- Carlos Barria/Reuters
President Donald Trump is reeling after his first major legislative defeat, and he’s reportedly changing his plans to score some wins.
According to reports, Trump is making changes to two of his biggest economic-agenda items – tax reform and infrastructure spending – after the GOP’s attempt to reform healthcare failed on Friday.
After the Republican healthcare bill was pulled from a planned vote on the House floor Friday because of disagreements between moderate and conservative factions of the GOP, Trump is looking to find bipartisan efforts that can be achieved more simply.
Seeking a signature win, Trump is planning to move up the timetable on large-scale infrastructure spending to this year, reported Jonathan Swan at the news website Axios, citing a source in the White House.
Trump promised $1 trillion in infrastructure spending through public and private investment on America’s roads, bridges, airports, and more during his campaign, and he reiterated that desire soon after his inauguration. Reports had suggested, however, that Trump had decided to push that part of his agenda back to 2018.
Now, according to Axios, the need to establish a bipartisan win could shift forward the timetable for Trump’s infrastructure plan.
Doing so could give Trump a popular legislative victory, show he can work with Democrats, and possibly push economic growth closer to his stated goal of 4% annual gross-domestic-product growth (though Trump and his administration officials have talked that down toward 3% annual growth).
Additionally, Axios reported that the investment may come at the same time Trump and the GOP attempt to cut taxes. Both House Speaker Paul Ryan and Trump said tax cuts were the next issue they would tackle after pulling the healthcare bill from the House floor on Friday.
But the tax plan may not be as generous as originally thought.
During the campaign, a central part of Trump’s economic plan was to cut the federal statutory corporate tax rate to 15% from its current 35%.
This may have been adjusted a bit, according to Andrew Ross Sorkin at The New York Times, citing sources with knowledge of the plans.
Trump himself shifted the expectations when he told a group of manufacturing CEOs at a meeting in February that the rate would be cut to “15 to 20%.”
Now, Sorkin said, the plan for tax cuts is starting at a 20% corporate rate and could be even higher, possibly up to the 28% that was suggested by President Barack Obama in 2012 and 2013.

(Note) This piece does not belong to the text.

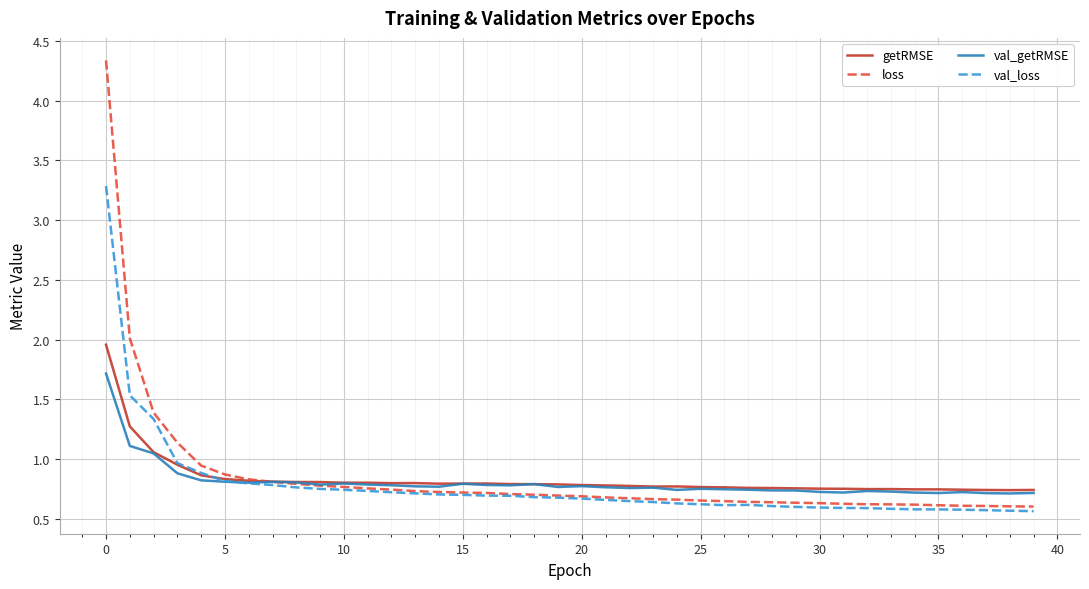

How many intersections are there between loss and val_getRMSE?

1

This would still be a cut and revenue-neutral, Sorkin wrote, but it is a far cry from the 15% continually promised by Trump and may make Wall Street rethink its forecasts for increased profits that would come as a result of lower tax bills.
But the smaller cut may be more palatable for Democrats and could provide some bipartisan cover to make sure the plan does not slip through the same cracks in the GOP conference that doomed the healthcare bill, the American Health Care Act.
As Trump attempts to regroup from the “Trumpcare” debacle and move forward with the passage of significant legislation, it appears his administration is willing to reconsider its policy goals and their timetables.